If you "rate" what you are experiencing on a 1-to-10 scale, you can remind yourself that you are not facing the most challenging circumstances you could face and that you still have that to be thankful for. (Or, if you are experiencing a "10" level of difficulty, at least you can validate that it is understandable for you to be stressed, and you can congratulate yourself on your coping abilities so far.) Once you've identified a number from 1 to 10 (where 1 is "not at all stressful" and 10 is "unbearable stress"), you can compare what you are facing to what you've faced in the past and what others are facing. This can remind you when you are facing a situation that seems more intimidating than it is. It can remind you that you are strong enough to handle this.

Use Your Memories

Remind yourself of times when you faced situations like this and experienced success.
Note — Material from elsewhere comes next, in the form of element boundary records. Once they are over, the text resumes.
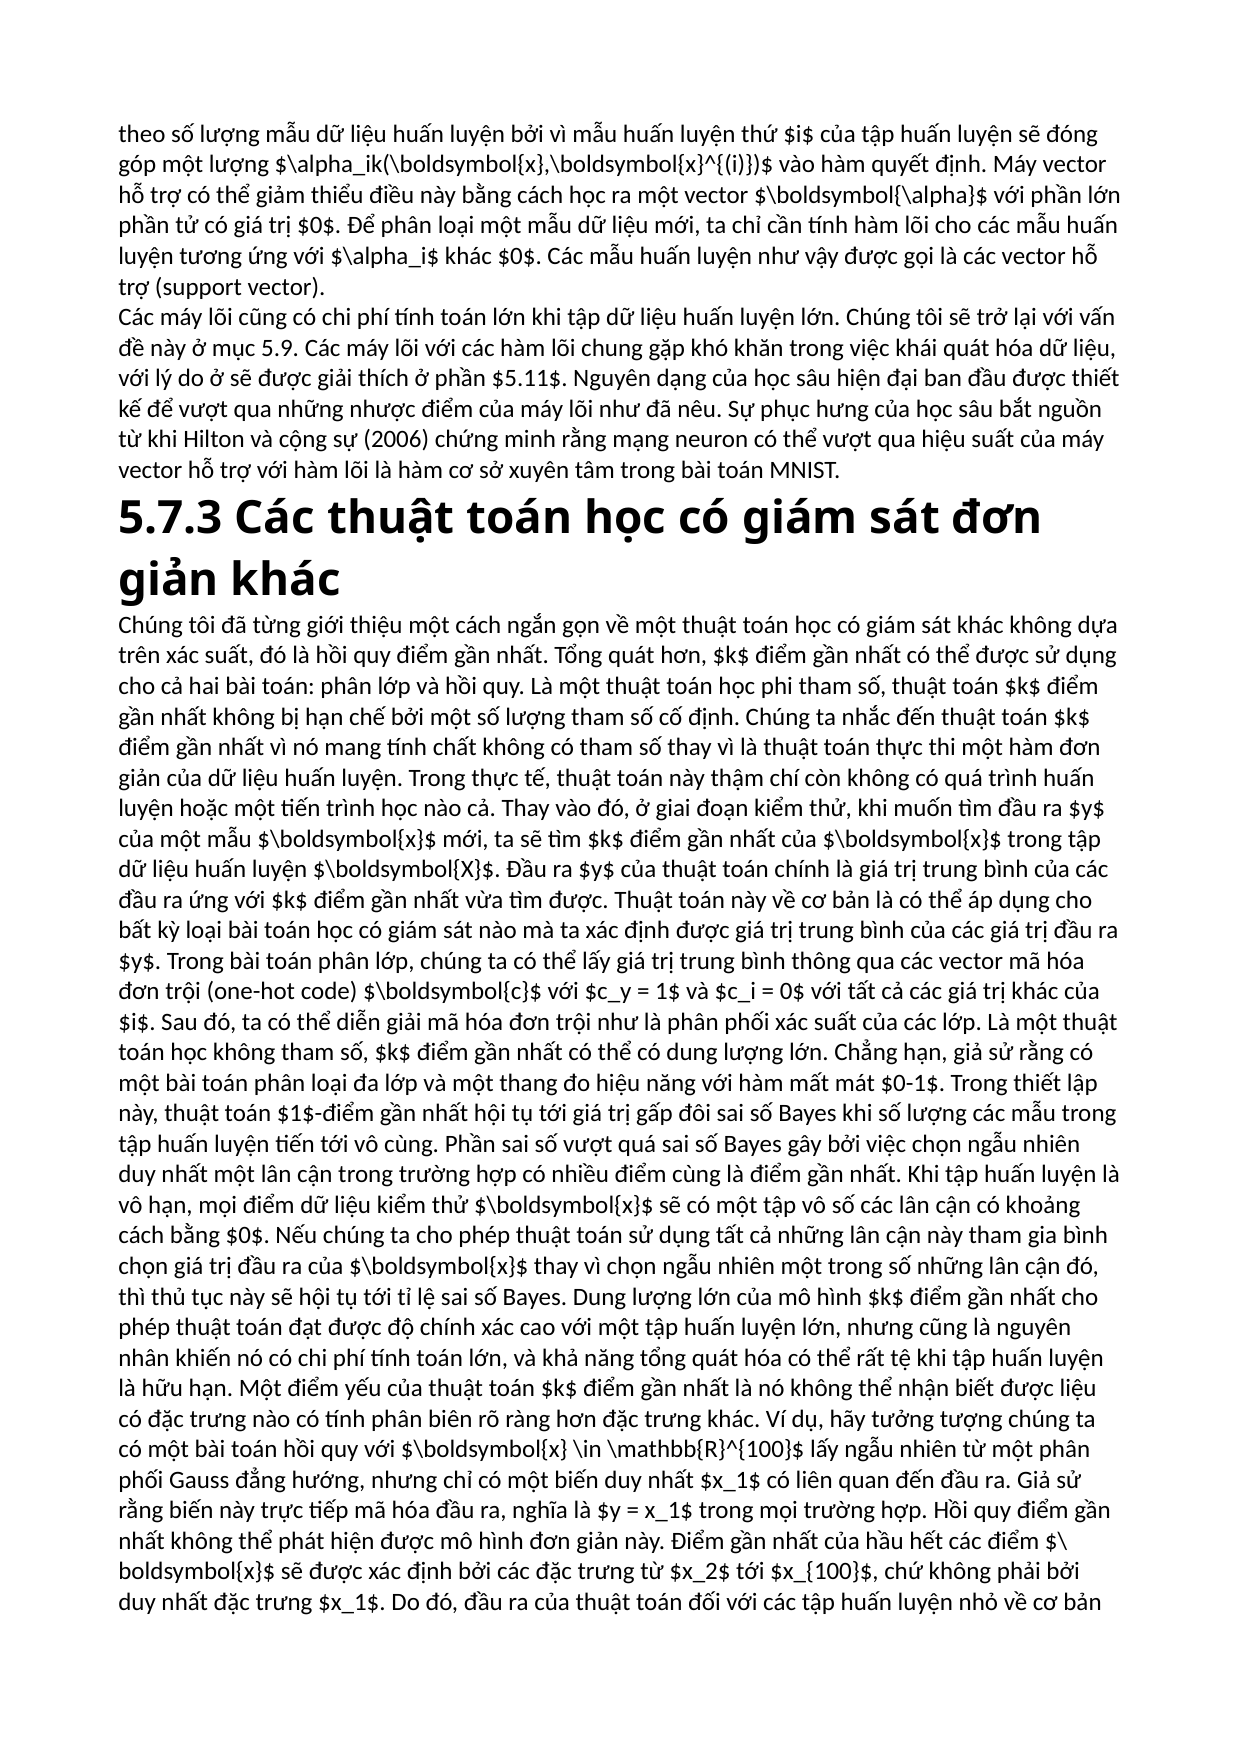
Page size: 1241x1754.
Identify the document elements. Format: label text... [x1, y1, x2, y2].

subtitle 5.7.3 Các thuật toán học có giám sát đơn giản khác [118, 484, 1122, 609]
text theo số lượng mẫu dữ liệu huấn luyện bởi vì mẫu huấn luyện thứ $i$ của tập huấn luyện sẽ đóng góp một lượng $\alpha_ik(\boldsymbol{x},\boldsymbol{x}^{(i)})$ vào hàm quyết định. Máy vector hỗ trợ có thể giảm thiểu điều này bằng cách học ra một vector $\boldsymbol{\alpha}$ với phần lớn phần tử có giá trị $0$. Để phân loại một mẫu dữ liệu mới, ta chỉ cần tính hàm lõi cho các mẫu huấn luyện tương ứng với $\alpha_i$ khác $0$. Các mẫu huấn luyện như vậy được gọi là các vector hỗ trợ (support vector). [118, 118, 1122, 301]
text Chúng tôi đã từng giới thiệu một cách ngắn gọn về một thuật toán học có giám sát khác không dựa trên xác suất, đó là hồi quy điểm gần nhất. Tổng quát hơn, $k$ điểm gần nhất có thể được sử dụng cho cả hai bài toán: phân lớp và hồi quy. Là một thuật toán học phi tham số, thuật toán $k$ điểm gần nhất không bị hạn chế bởi một số lượng tham số cố định. Chúng ta nhắc đến thuật toán $k$ điểm gần nhất vì nó mang tính chất không có tham số thay vì là thuật toán thực thi một hàm đơn giản của dữ liệu huấn luyện. Trong thực tế, thuật toán này thậm chí còn không có quá trình huấn luyện hoặc một tiến trình học nào cả. Thay vào đó, ở giai đoạn kiểm thử, khi muốn tìm đầu ra $y$ của một mẫu $\boldsymbol{x}$ mới, ta sẽ tìm $k$ điểm gần nhất của $\boldsymbol{x}$ trong tập dữ liệu huấn luyện $\boldsymbol{X}$. Đầu ra $y$ của thuật toán chính là giá trị trung bình của các đầu ra ứng với $k$ điểm gần nhất vừa tìm được. Thuật toán này về cơ bản là có thể áp dụng cho bất kỳ loại bài toán học có giám sát nào mà ta xác định được giá trị trung bình của các giá trị đầu ra $y$. Trong bài toán phân lớp, chúng ta có thể lấy giá trị trung bình thông qua các vector mã hóa đơn trội (one-hot code) $\boldsymbol{c}$ với $c_y = 1$ và $c_i = 0$ với tất cả các giá trị khác của $i$. Sau đó, ta có thể diễn giải mã hóa đơn trội như là phân phối xác suất của các lớp. Là một thuật toán học không tham số, $k$ điểm gần nhất có thể có dung lượng lớn. Chẳng hạn, giả sử rằng có một bài toán phân loại đa lớp và một thang đo hiệu năng với hàm mất mát $0-1$. Trong thiết lập này, thuật toán $1$-điểm gần nhất hội tụ tới giá trị gấp đôi sai số Bayes khi số lượng các mẫu trong tập huấn luyện tiến tới vô cùng. Phần sai số vượt quá sai số Bayes gây bởi việc chọn ngẫu nhiên duy nhất một lân cận trong trường hợp có nhiều điểm cùng là điểm gần nhất. Khi tập huấn luyện là vô hạn, mọi điểm dữ liệu kiểm thử $\boldsymbol{x}$ sẽ có một tập vô số các lân cận có khoảng cách bằng $0$. Nếu chúng ta cho phép thuật toán sử dụng tất cả những lân cận này tham gia bình chọn giá trị đầu ra của $\boldsymbol{x}$ thay vì chọn ngẫu nhiên một trong số những lân cận đó, thì thủ tục này sẽ hội tụ tới tỉ lệ sai số Bayes. Dung lượng lớn của mô hình $k$ điểm gần nhất cho phép thuật toán đạt được độ chính xác cao với một tập huấn luyện lớn, nhưng cũng là nguyên nhân khiến nó có chi phí tính toán lớn, và khả năng tổng quát hóa có thể rất tệ khi tập huấn luyện là hữu hạn. Một điểm yếu của thuật toán $k$ điểm gần nhất là nó không thể nhận biết được liệu có đặc trưng nào có tính phân biên rõ ràng hơn đặc trưng khác. Ví dụ, hãy tưởng tượng chúng ta có một bài toán hồi quy với $\boldsymbol{x} \in \mathbb{R}^{100}$ lấy ngẫu nhiên từ một phân phối Gauss đẳng hướng, nhưng chỉ có một biến duy nhất $x_1$ có liên quan đến đầu ra. Giả sử rằng biến này trực tiếp mã hóa đầu ra, nghĩa là $y = x_1$ trong mọi trường hợp. Hồi quy điểm gần nhất không thể phát hiện được mô hình đơn giản này. Điểm gần nhất của hầu hết các điểm $\boldsymbol{x}$ sẽ được xác định bởi các đặc trưng từ $x_2$ tới $x_{100}$, chứ không phải bởi duy nhất đặc trưng $x_1$. Do đó, đầu ra của thuật toán đối với các tập huấn luyện nhỏ về cơ bản [118, 609, 1122, 1616]
text Các máy lõi cũng có chi phí tính toán lớn khi tập dữ liệu huấn luyện lớn. Chúng tôi sẽ trở lại với vấn đề này ở mục 5.9. Các máy lõi với các hàm lõi chung gặp khó khăn trong việc khái quát hóa dữ liệu, với lý do ở sẽ được giải thích ở phần $5.11$. Nguyên dạng của học sâu hiện đại ban đầu được thiết kế để vượt qua những nhược điểm của máy lõi như đã nêu. Sự phục hưng của học sâu bắt nguồn từ khi Hilton và cộng sự (2006) chứng minh rằng mạng neuron có thể vượt qua hiệu suất của máy vector hỗ trợ với hàm lõi là hàm cơ sở xuyên tâm trong bài toán MNIST. [118, 301, 1122, 484]
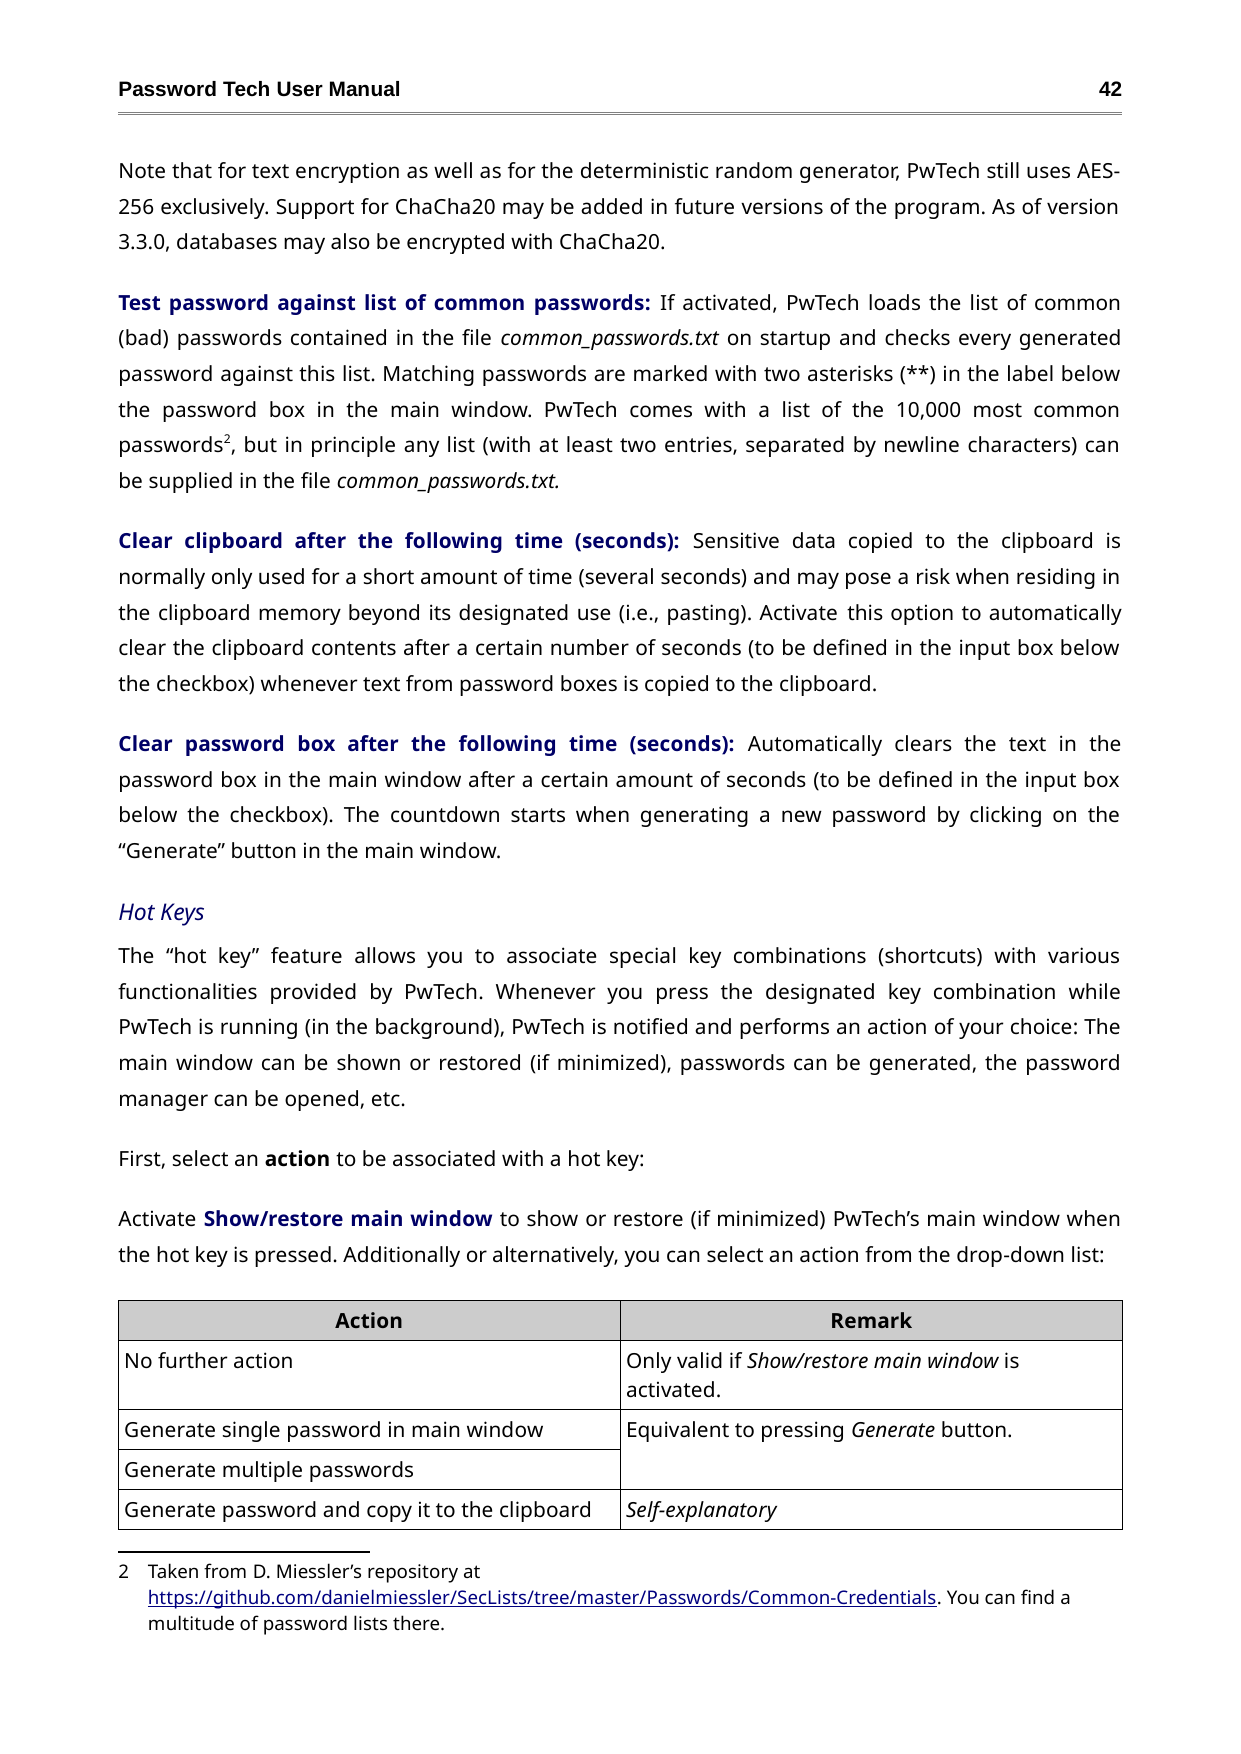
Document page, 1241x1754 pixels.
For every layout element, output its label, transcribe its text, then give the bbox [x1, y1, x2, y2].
(This reminds you that you were strong enough to face similar situations in the past, and are strong enough to get through such situations again.) Go over what you gained from the challenges you've faced. (This helps you to see life's challenges in a more positive frame of mind.) Remember when you faced bigger challenges than this, and came out okay. (This reminds you that things could be more difficult, and you would still be able to handle them.) Using your past to gain strength and perspective in the present can help you get to a better future more easily.

Talk To Someone

If you can, talk to a trusted friend about what is stressing you. Choose someone who can really understand what you are facing, and can also help you to get to a more optimistic place. (This means passing up the friends who can't understand what you are going through, are quick to give advice that may not fit your situation or personality, or friends who are struggling so much with this situation themselves that they may not be able to offer much in the way of perspective. And, of course, avoid frenemies.) If you can find a friend who can offer empathy and validation, then a sense of perspective that allows you to see things from a more positive frame of mind, this is an idea. If you don't have access to someone like this, it could help to talk to a therapist if you're having trouble finding the perspective you need on your own.